═════ Texto do exercício ═════

Por ora - falou Vovó Catarina - nosso protegido ficará repousando aqui, enquanto seu corpo físico permanece em coma no hospital. Amanhã, durante os trabalhos mediúnicos, veremos o que pode ser feito pelo nosso irmão. (PINHEIRO, 2004)

[...] eles conseguem sintonia com a mente invigilante de Erasmino, com seu passado e com sua insistência em manter-se nos mesmos padrões mentais de seus perseguidores. É necessário que ele desperte para a urgência da mudança íntima, elevando seu padrão vibratório, a fim de se desligar dessa influenciação daninha. E, para, isso, a Umbanda, com seus rituais e métodos próprios, será excelente instrumento de despertamento do nosso irmão. Ele encontra-se com o pensamento muito solidificado em suas próprias concepções de vida e, como você vê, não se encontra sensível aos apelos mais sutis do Espiritismo, que, no momento propício, deverá falar-lhe à razão. Ademais, a família guarda certos pendores para as manifestações de mediunidade tal como se dão na Umbanda, e convém não violentarmos os nossos irmãos.” (PINHEIRO, 1998)

═════ Dados fornecidos ═════

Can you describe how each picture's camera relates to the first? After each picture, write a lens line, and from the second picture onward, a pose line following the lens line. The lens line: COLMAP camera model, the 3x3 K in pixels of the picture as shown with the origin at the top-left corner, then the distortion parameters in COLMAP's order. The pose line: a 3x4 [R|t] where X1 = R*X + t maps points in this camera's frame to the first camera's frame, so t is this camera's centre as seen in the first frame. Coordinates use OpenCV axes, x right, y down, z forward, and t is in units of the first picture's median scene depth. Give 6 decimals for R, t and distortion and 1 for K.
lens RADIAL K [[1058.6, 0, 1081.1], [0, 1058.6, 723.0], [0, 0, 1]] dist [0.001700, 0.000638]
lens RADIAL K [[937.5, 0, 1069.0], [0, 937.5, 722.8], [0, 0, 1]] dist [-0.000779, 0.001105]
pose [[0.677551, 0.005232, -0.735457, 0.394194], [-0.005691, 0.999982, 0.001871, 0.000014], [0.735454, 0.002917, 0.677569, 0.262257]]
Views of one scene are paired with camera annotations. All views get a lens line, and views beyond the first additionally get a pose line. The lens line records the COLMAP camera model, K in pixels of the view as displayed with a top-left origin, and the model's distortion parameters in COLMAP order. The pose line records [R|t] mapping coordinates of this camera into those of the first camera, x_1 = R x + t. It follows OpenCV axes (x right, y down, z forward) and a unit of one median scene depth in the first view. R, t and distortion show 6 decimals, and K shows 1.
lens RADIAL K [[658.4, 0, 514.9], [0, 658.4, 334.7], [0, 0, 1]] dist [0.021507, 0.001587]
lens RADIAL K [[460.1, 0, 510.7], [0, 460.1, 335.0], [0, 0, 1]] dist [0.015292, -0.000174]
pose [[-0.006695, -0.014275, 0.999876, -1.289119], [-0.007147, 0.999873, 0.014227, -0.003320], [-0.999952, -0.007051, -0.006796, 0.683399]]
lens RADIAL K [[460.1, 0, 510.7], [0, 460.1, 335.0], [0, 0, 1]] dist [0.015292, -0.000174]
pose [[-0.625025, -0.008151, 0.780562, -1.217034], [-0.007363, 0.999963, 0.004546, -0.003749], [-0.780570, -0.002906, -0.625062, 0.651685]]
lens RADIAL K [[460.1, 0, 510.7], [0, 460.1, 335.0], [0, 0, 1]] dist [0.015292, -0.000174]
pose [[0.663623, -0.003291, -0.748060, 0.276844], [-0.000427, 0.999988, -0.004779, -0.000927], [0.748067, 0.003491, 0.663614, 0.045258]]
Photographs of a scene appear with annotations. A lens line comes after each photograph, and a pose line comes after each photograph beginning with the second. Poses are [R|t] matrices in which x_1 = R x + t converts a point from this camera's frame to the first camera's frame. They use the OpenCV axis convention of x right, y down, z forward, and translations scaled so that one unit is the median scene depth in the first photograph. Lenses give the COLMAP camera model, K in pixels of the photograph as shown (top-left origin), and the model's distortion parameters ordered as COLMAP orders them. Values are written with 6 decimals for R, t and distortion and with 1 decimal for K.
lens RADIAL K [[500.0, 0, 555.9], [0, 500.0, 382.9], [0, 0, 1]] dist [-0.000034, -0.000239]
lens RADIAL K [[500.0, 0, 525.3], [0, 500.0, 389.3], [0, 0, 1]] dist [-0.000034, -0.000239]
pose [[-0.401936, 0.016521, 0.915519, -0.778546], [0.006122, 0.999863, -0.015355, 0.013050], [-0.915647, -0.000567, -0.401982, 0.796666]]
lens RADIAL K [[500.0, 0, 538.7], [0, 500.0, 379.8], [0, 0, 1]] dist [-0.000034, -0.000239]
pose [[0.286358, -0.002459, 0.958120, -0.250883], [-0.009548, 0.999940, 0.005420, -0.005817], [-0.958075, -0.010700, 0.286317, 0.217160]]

═════

Enunciado:
Quais formas verbais no futuro do presente do indicativo aparecem no texto do exercício? Liste todas, na ordem em que surgem.

Resposta:
ficará, veremos, será, deverá